> EXERCISES TO COMPLETE:
**A.** Repeat the passage from the essay on Proust from "Reading Proust: Finishing" to "on his mind.".
**B.** In the records, from the line containing "Potential to ingest water" through the end of the records, switch "Boeing" to "Airbus" and change nothing else. Give back only those lines, without the pictures.

*** EXCERPT PROVIDED Section Begins ***

Reading Proust: Finishing Sodom and Gomorrah

We saw how the telephone affected communication as a rather odd novelty earlier in the novel.  In Part Two: Chapter Three of Sodom and Gomorrah Proust introduces the reader to the invention of the “motor-car” and the “aeroplane.”  By now, the narrator and Albertine are almost constantly together.  She complains that Mme Verduirn’s villa is so far removed from other places she enjoys visiting, which prompts him to order a car (which comes with a driver at this stage, the general public is too accustomed to horses and carriages to handle a motorized vehicle.)  Spoiling her at every opportunity, he gives her new clothes to wear, which she adores and wants to show off with the top back on the convertible.  “We could lower it later on when we wished to be more private,” the narrator mentions.  There is little doubt what is on his mind.

Suddenly, places that used to take up an entire day going to and returning from are accessible in a matter of minutes.  This brings a revolutionary experience.  “Distances are only the relation of space to time and vary with it.  We express the difficulty that we have in getting to a place in a system of miles or kilometers which becomes false as soon as that difficulty decreases.  Art is modified by it also, since a village becomes its neighbor in a landscape whose dimensions are altered.” (page 538)

*** EXCERPT PROVIDED Section Ends ***
*** THE DATA Section Begins ***

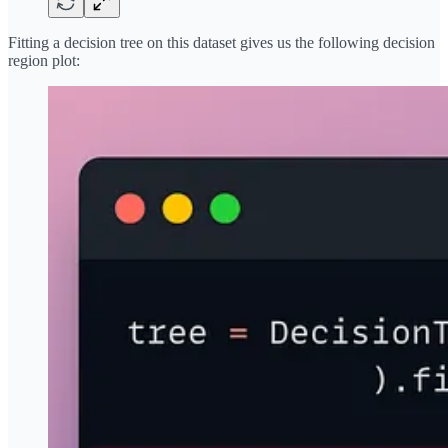
Fitting a decision tree on this dataset gives us the following decision
region plot:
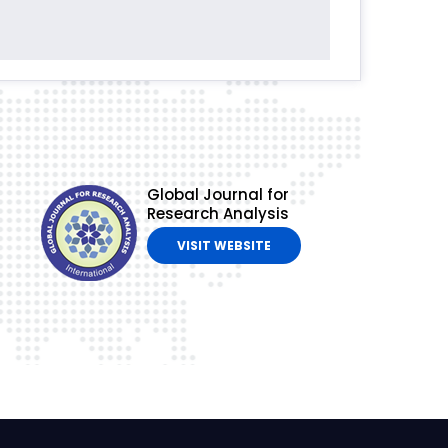
Global Journal for
Research Analysis
VISIT WEBSITE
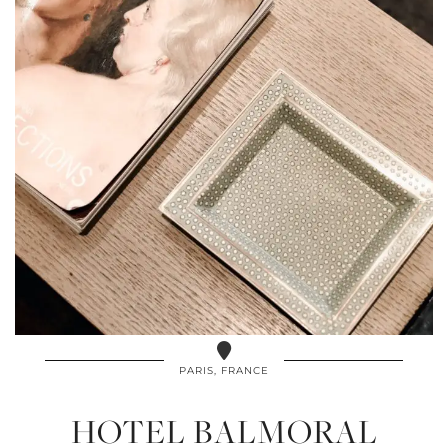
PARIS, FRANCE
HOTEL BALMORAL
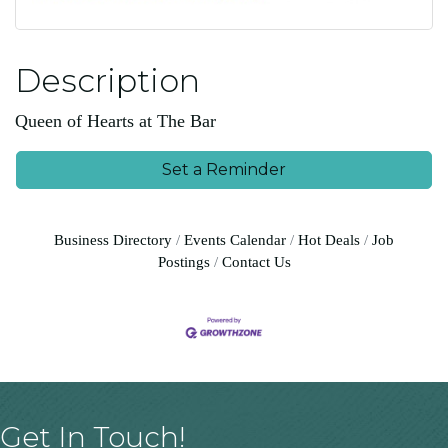
Description
Queen of Hearts at The Bar
Set a Reminder
Business Directory
Events Calendar
Hot Deals
Job
Postings
Contact Us
Get In Touch!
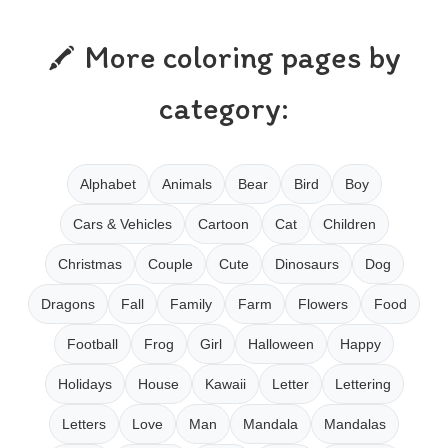
More coloring pages by
category:
Alphabet
Animals
Bear
Bird
Boy
Cars & Vehicles
Cartoon
Cat
Children
Christmas
Couple
Cute
Dinosaurs
Dog
Dragons
Fall
Family
Farm
Flowers
Food
Football
Frog
Girl
Halloween
Happy
Holidays
House
Kawaii
Letter
Lettering
Letters
Love
Man
Mandala
Mandalas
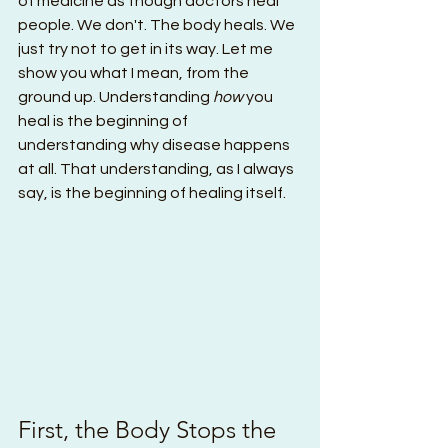
of medicine as though doctors heal 
people. We don't. The body heals. We 
just try not to get in its way. Let me 
show you what I mean, from the 
ground up. Understanding 
how
 you 
heal is the beginning of 
understanding why disease happens 
at all. That understanding, as I always 
say, is the beginning of healing itself.
First, the Body Stops the 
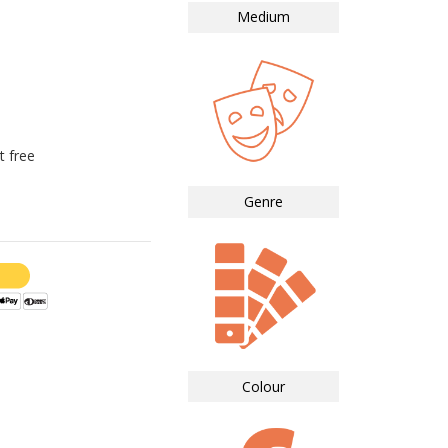
Medium
t free
Genre
Colour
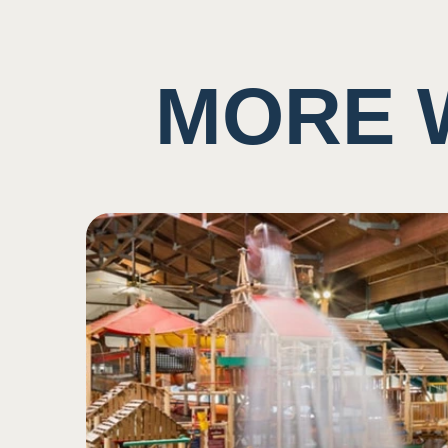
Potential to ingest water
Taste
MORE 
Background noise consis
5
May have music playing
Potential for close prox
Sound
2
Potential scent of chlori
Low impact on this sen
Smell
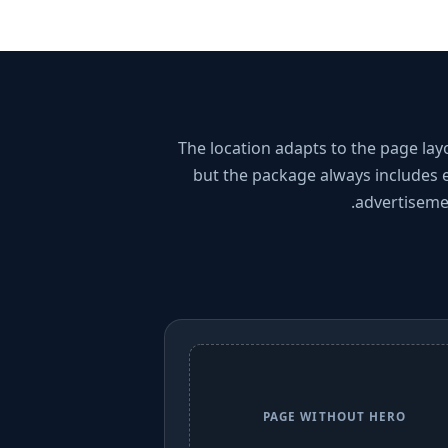
The location adapts to the page lay
but the package always includes 
advertiseme
PAGE WITHOUT HERO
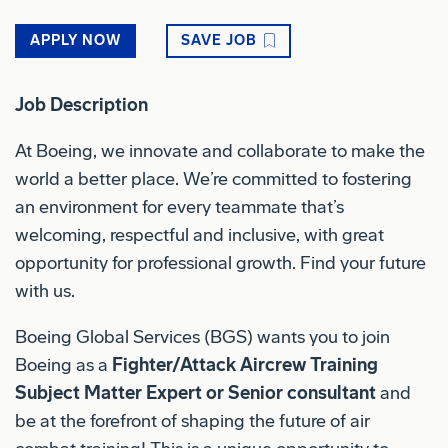
APPLY NOW
SAVE JOB
Job Description
At Boeing, we innovate and collaborate to make the
world a better place. We’re committed to fostering
an environment for every teammate that’s
welcoming, respectful and inclusive, with great
opportunity for professional growth. Find your future
with us.
Boeing Global Services (BGS) wants you to join
Boeing as a
Fighter/Attack Aircrew Training
Subject Matter Expert or Senior consultant
and
be at the forefront of shaping the future of air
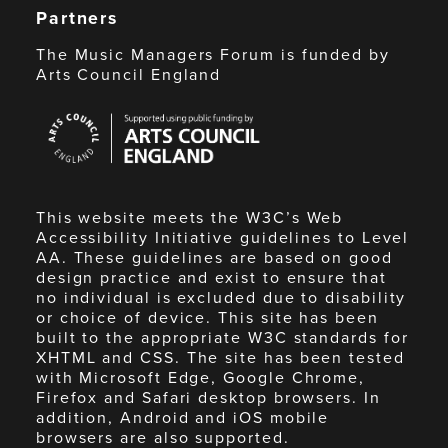
Partners
The Music Managers Forum is funded by
Arts Council England
Arts
Council
England
This website meets the W3C’s Web
Accessibility Initiative guidelines to Level
AA. These guidelines are based on good
design practice and exist to ensure that
no individual is excluded due to disability
or choice of device. This site has been
built to the appropriate W3C standards for
XHTML and CSS. The site has been tested
with Microsoft Edge, Google Chrome,
Firefox and Safari desktop browsers. In
addition, Android and iOS mobile
browsers are also supported.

*** THE DATA Section Ends ***

> OUTPUTS FOR THE TASKS:
**A.**
Reading Proust: Finishing Sodom and Gomorrah

We saw how the telephone affected communication as a rather odd novelty earlier in the novel.  In Part Two: Chapter Three of Sodom and Gomorrah Proust introduces the reader to the invention of the “motor-car” and the “aeroplane.”  By now, the narrator and Albertine are almost constantly together.  She complains that Mme Verduirn’s villa is so far removed from other places she enjoys visiting, which prompts him to order a car (which comes with a driver at this stage, the general public is too accustomed to horses and carriages to handle a motorized vehicle.)  Spoiling her at every opportunity, he gives her new clothes to wear, which she adores and wants to show off with the top back on the convertible.  “We could lower it later on when we wished to be more private,” the narrator mentions.  There is little doubt what is on his mind.

**B.**
Potential to ingest water
Taste
MORE 
Background noise consis
5
May have music playing
Potential for close prox
Sound
2
Potential scent of chlori
Low impact on this sen
Smell
The location adapts to the page lay
but the package always includes 
advertiseme
PAGE WITHOUT HERO
APPLY NOW
SAVE JOB
Job Description
At Airbus, we innovate and collaborate to make the
world a better place. We’re committed to fostering
an environment for every teammate that’s
welcoming, respectful and inclusive, with great
opportunity for professional growth. Find your future
with us.
Airbus Global Services (BGS) wants you to join
Airbus as a
Fighter/Attack Aircrew Training
Subject Matter Expert or Senior consultant
and
be at the forefront of shaping the future of air
Partners
The Music Managers Forum is funded by
Arts Council England
Arts
Council
England
This website meets the W3C’s Web
Accessibility Initiative guidelines to Level
AA. These guidelines are based on good
design practice and exist to ensure that
no individual is excluded due to disability
or choice of device. This site has been
built to the appropriate W3C standards for
XHTML and CSS. The site has been tested
with Microsoft Edge, Google Chrome,
Firefox and Safari desktop browsers. In
addition, Android and iOS mobile
browsers are also supported.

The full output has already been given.